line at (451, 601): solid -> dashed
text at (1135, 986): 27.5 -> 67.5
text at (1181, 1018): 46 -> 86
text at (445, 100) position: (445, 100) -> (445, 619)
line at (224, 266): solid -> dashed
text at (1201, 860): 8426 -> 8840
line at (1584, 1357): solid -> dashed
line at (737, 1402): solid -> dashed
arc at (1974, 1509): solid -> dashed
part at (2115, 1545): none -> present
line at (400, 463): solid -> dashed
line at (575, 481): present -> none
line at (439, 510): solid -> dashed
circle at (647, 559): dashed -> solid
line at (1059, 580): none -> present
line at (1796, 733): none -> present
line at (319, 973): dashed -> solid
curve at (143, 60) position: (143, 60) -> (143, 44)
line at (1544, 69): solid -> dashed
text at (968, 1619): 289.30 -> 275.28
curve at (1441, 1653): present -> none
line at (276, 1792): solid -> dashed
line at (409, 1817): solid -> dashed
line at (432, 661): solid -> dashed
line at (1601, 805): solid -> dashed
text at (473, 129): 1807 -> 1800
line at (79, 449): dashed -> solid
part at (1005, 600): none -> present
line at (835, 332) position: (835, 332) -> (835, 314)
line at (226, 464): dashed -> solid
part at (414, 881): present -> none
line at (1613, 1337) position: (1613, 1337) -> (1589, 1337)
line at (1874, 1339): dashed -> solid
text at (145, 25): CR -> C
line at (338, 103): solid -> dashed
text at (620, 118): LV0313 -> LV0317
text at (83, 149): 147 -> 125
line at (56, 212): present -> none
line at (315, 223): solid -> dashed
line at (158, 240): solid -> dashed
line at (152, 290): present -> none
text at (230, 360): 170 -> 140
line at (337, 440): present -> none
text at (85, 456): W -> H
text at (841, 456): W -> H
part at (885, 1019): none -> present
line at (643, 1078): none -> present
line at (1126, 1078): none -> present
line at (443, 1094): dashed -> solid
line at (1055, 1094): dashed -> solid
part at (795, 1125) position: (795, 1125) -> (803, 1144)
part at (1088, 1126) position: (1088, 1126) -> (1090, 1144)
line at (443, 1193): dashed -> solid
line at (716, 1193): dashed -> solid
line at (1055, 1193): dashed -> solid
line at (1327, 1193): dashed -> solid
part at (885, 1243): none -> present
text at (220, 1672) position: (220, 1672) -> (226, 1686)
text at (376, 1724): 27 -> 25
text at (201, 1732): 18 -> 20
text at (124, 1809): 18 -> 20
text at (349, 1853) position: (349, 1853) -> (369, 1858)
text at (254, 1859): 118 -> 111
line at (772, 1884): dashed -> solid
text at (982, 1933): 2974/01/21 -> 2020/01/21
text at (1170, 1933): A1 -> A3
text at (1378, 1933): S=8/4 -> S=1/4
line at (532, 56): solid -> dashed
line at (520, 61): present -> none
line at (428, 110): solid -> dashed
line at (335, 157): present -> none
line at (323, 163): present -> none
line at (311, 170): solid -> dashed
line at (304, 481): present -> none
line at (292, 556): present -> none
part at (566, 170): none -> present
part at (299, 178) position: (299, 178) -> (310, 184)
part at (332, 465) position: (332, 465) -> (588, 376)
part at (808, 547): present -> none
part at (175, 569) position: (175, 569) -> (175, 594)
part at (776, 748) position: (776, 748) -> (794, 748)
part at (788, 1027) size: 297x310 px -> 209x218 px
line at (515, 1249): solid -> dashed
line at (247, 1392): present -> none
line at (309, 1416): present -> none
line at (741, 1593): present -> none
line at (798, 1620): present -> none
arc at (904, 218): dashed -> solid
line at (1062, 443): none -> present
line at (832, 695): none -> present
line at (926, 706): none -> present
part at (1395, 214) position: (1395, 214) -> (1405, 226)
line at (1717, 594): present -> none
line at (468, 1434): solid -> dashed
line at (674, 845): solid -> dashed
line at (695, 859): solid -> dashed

#### [Stated problem]
Copy every line above, replacing each "solid" with "continuous" and changing nothing else.

#### [Written response]
line at (451, 601): continuous -> dashed
text at (1135, 986): 27.5 -> 67.5
text at (1181, 1018): 46 -> 86
text at (445, 100) position: (445, 100) -> (445, 619)
line at (224, 266): continuous -> dashed
text at (1201, 860): 8426 -> 8840
line at (1584, 1357): continuous -> dashed
line at (737, 1402): continuous -> dashed
arc at (1974, 1509): continuous -> dashed
part at (2115, 1545): none -> present
line at (400, 463): continuous -> dashed
line at (575, 481): present -> none
line at (439, 510): continuous -> dashed
circle at (647, 559): dashed -> continuous
line at (1059, 580): none -> present
line at (1796, 733): none -> present
line at (319, 973): dashed -> continuous
curve at (143, 60) position: (143, 60) -> (143, 44)
line at (1544, 69): continuous -> dashed
text at (968, 1619): 289.30 -> 275.28
curve at (1441, 1653): present -> none
line at (276, 1792): continuous -> dashed
line at (409, 1817): continuous -> dashed
line at (432, 661): continuous -> dashed
line at (1601, 805): continuous -> dashed
text at (473, 129): 1807 -> 1800
line at (79, 449): dashed -> continuous
part at (1005, 600): none -> present
line at (835, 332) position: (835, 332) -> (835, 314)
line at (226, 464): dashed -> continuous
part at (414, 881): present -> none
line at (1613, 1337) position: (1613, 1337) -> (1589, 1337)
line at (1874, 1339): dashed -> continuous
text at (145, 25): CR -> C
line at (338, 103): continuous -> dashed
text at (620, 118): LV0313 -> LV0317
text at (83, 149): 147 -> 125
line at (56, 212): present -> none
line at (315, 223): continuous -> dashed
line at (158, 240): continuous -> dashed
line at (152, 290): present -> none
text at (230, 360): 170 -> 140
line at (337, 440): present -> none
text at (85, 456): W -> H
text at (841, 456): W -> H
part at (885, 1019): none -> present
line at (643, 1078): none -> present
line at (1126, 1078): none -> present
line at (443, 1094): dashed -> continuous
line at (1055, 1094): dashed -> continuous
part at (795, 1125) position: (795, 1125) -> (803, 1144)
part at (1088, 1126) position: (1088, 1126) -> (1090, 1144)
line at (443, 1193): dashed -> continuous
line at (716, 1193): dashed -> continuous
line at (1055, 1193): dashed -> continuous
line at (1327, 1193): dashed -> continuous
part at (885, 1243): none -> present
text at (220, 1672) position: (220, 1672) -> (226, 1686)
text at (376, 1724): 27 -> 25
text at (201, 1732): 18 -> 20
text at (124, 1809): 18 -> 20
text at (349, 1853) position: (349, 1853) -> (369, 1858)
text at (254, 1859): 118 -> 111
line at (772, 1884): dashed -> continuous
text at (982, 1933): 2974/01/21 -> 2020/01/21
text at (1170, 1933): A1 -> A3
text at (1378, 1933): S=8/4 -> S=1/4
line at (532, 56): continuous -> dashed
line at (520, 61): present -> none
line at (428, 110): continuous -> dashed
line at (335, 157): present -> none
line at (323, 163): present -> none
line at (311, 170): continuous -> dashed
line at (304, 481): present -> none
line at (292, 556): present -> none
part at (566, 170): none -> present
part at (299, 178) position: (299, 178) -> (310, 184)
part at (332, 465) position: (332, 465) -> (588, 376)
part at (808, 547): present -> none
part at (175, 569) position: (175, 569) -> (175, 594)
part at (776, 748) position: (776, 748) -> (794, 748)
part at (788, 1027) size: 297x310 px -> 209x218 px
line at (515, 1249): continuous -> dashed
line at (247, 1392): present -> none
line at (309, 1416): present -> none
line at (741, 1593): present -> none
line at (798, 1620): present -> none
arc at (904, 218): dashed -> continuous
line at (1062, 443): none -> present
line at (832, 695): none -> present
line at (926, 706): none -> present
part at (1395, 214) position: (1395, 214) -> (1405, 226)
line at (1717, 594): present -> none
line at (468, 1434): continuous -> dashed
line at (674, 845): continuous -> dashed
line at (695, 859): continuous -> dashed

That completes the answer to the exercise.